> [WHAT TO WORK ON]
Can you rewrite all of the lines below as a Markdown table with two columns, "Row" and "Line", numbering each row and leaving out any blank lines?

*** Block opens ***

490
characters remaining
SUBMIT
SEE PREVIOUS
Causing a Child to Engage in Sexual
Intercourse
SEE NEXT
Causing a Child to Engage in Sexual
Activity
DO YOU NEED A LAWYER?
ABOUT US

*** Block closes ***

> [ANSWER TO THIS TASK]
| Row | Line |
|---|---|
| 1 | 490 |
| 2 | characters remaining |
| 3 | SUBMIT |
| 4 | SEE PREVIOUS |
| 5 | Causing a Child to Engage in Sexual |
| 6 | Intercourse |
| 7 | SEE NEXT |
| 8 | Causing a Child to Engage in Sexual |
| 9 | Activity |
| 10 | DO YOU NEED A LAWYER? |
| 11 | ABOUT US |